Now - my blog does not get a lot of traffic in the grand scheme of things. But I have been running it for over 9 years. So while I don't get a lot of content every day (I average 12 or so comments per day), I do have a large set of data to look at (44000+ comments). As an experiment, I thought it would be interesting to run OpenAmplify against all 44000+ comments and see what kind of text analysis I could get from it. This quest involved two main aspects:

  1. Getting the analysis. OpenAmplify has an incredibly simple API. Basically send it text and get stuff back. This part I wasn't worried about.
  2. Report on stats. So that would be easy - once I have my data stored. Right?

Turned out the second item was a bit difficult. When you send your text to OpenAmplify, you get a lot of data back. I mean a lot of data. How big? Check out this screen shot. It's a portion of the result. If you click it, it will take you to a 1 meg picture of the entire cfdump.
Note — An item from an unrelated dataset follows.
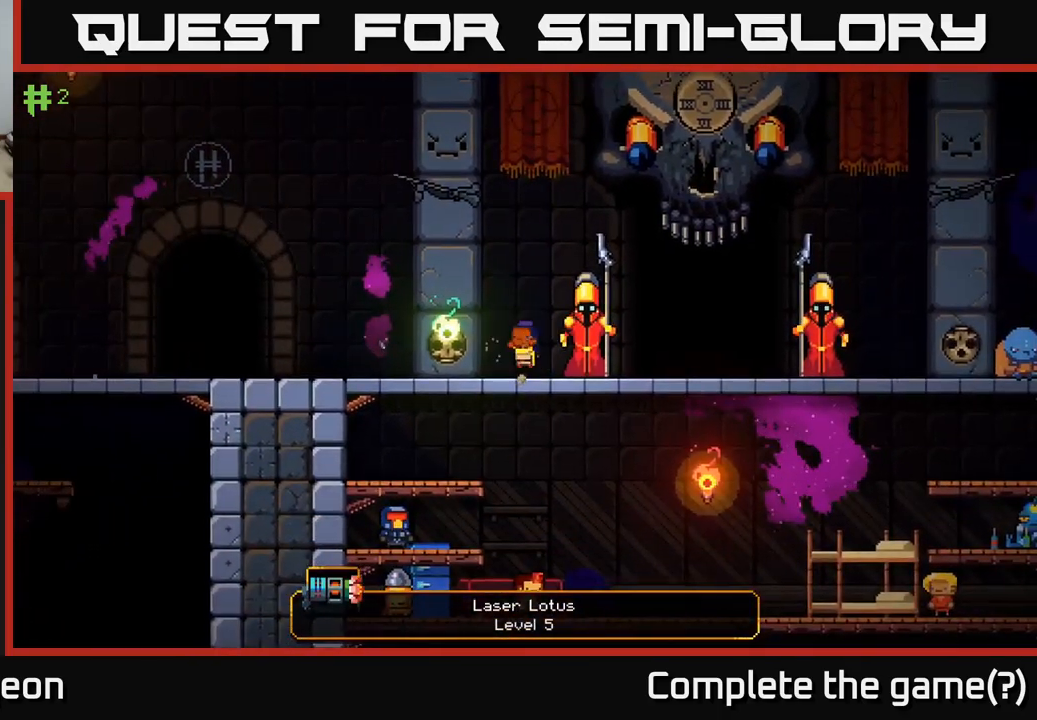
{"buttons": [], "left_stick": "center", "right_stick": "center", "events": [[17, "A", "down"], [83, "A", "up"], [117, "left_stick", "center"]]}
So the immediate issue I had was... how do I store this? Storing a structure into a database isn't impossible. You can simply flatten it. So a struct like so:

Could be stored into a database table with these columns: age, gender, name_firstname, and name_lastname. But that struct was simple. What happens when you deeply nested structs? Arrays? Or the monster you see above. You get the idea. We've got a storage problem. Enter MongoDB.

One of the most interesting aspects of the NoSQL space is that they allow you to arbitrarily store complex data. That's what I was told anyway. I thought I'd take a look at how real that claim was. I began by downloading MongoDB and setting it up. Their docs are really well done and they have specific instructions for each operating system. I was up and running in about five minutes. Next is the ColdFusion aspect. For a while now Marc Esher has worked on a wrapper for MongoDB called CFMongoDB. (He really should come up with some kind of a neater name. Maybe something with Cold in it!) I downloaded his code as well and took it for a spin. I had his sample code up and running rather quickly so installation of the bits was no longer a problem.
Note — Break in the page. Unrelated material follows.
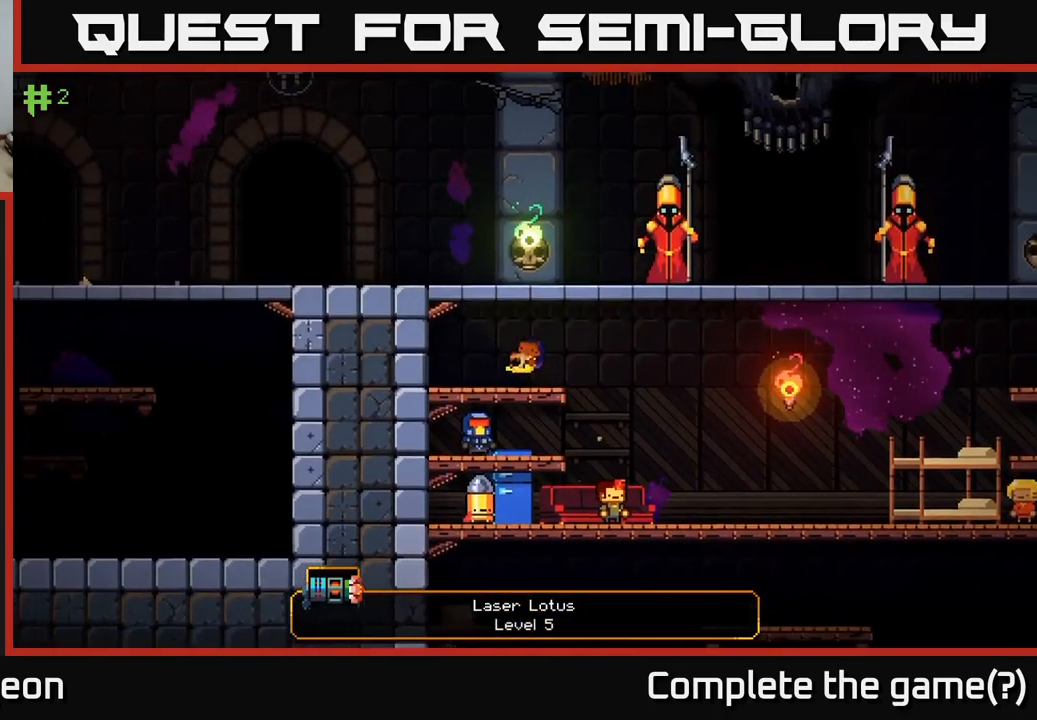
{"buttons": [], "left_stick": "center", "right_stick": "center", "events": [[250, "A", "down"], [500, "A", "up"]]}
Ok - so let's back up a bit and talk about the process. I began by creating a CFM script that I could schedule. It would take a few hundred blog comments that had not yet been processed, run OpenAmplify on them, and store the result as a JSON string to the database. Here is that script:

<cfsetting requesttimeout="999"> <cfset dsn = "myblog"> <cfset oakey = "moo">

<!--- get total count ---> <cfquery name="getCommentCount" datasource="#dsn#"> select count(id) as total from tblblogcomments </cfquery>

<cfoutput> There are #numberFormat(getCommentCount.total)# comments.<br/> </cfoutput>

<!--- get what we need to analyze ---> <cfquery name="getCommentCount" datasource="#dsn#"> select count(id) as total from tblblogcomments where analysis is null </cfquery>

<cfoutput> There are #numberFormat(getCommentCount.total)# comments to be analyzed.<br/> </cfoutput> <cfflush>

<!--- get a sub set ---> <cfquery name="getComments" datasource="#dsn#"> select id, comment from tblblogcomments where analysis is null and comment is not null and comment != '' limit 0,600 </cfquery> <cfset oa = new openamplify(oakey)>

<cfloop query="getComments"> <cftry> <cfset analysis = oa.parse(text=comment,analysis="all")> <cfset json = serializeJSON(analysis)> <cfquery datasource="#dsn#"> update tblblogcomments set analysis = <cfqueryparam cfsqltype="cf_sql_longvarchar" value="#json#"> where id = <cfqueryparam cfsqltype="cf_sql_varchar" value="#id#"> </cfquery> <cfif currentRow mod 10 is 0> <cfoutput>Processed row #currentRow#<br/><cfflush></cfoutput> </cfif> <cfcatch> <cfoutput>Skipped #id# because: #cfcatch.message#<br/></cfoutput> <!--- todo - save as {}? ----> </cfcatch> </cftry> </cfloop>

<cfoutput> <p> Done. Processed #getComments.recordCount# items. </cfoutput>

So why did I store the string in the database? I wanted a temporary solution while I was still learning MongoDB. I also knew it would take a few days to process all 44K entries. The OpenAmplify folks were kind enough to give me an increase in my usage, but I still planned for this to run over a week. (I believe it only took 3 days though.) Essentially I used the database here as a simple storage place for large JSON strings.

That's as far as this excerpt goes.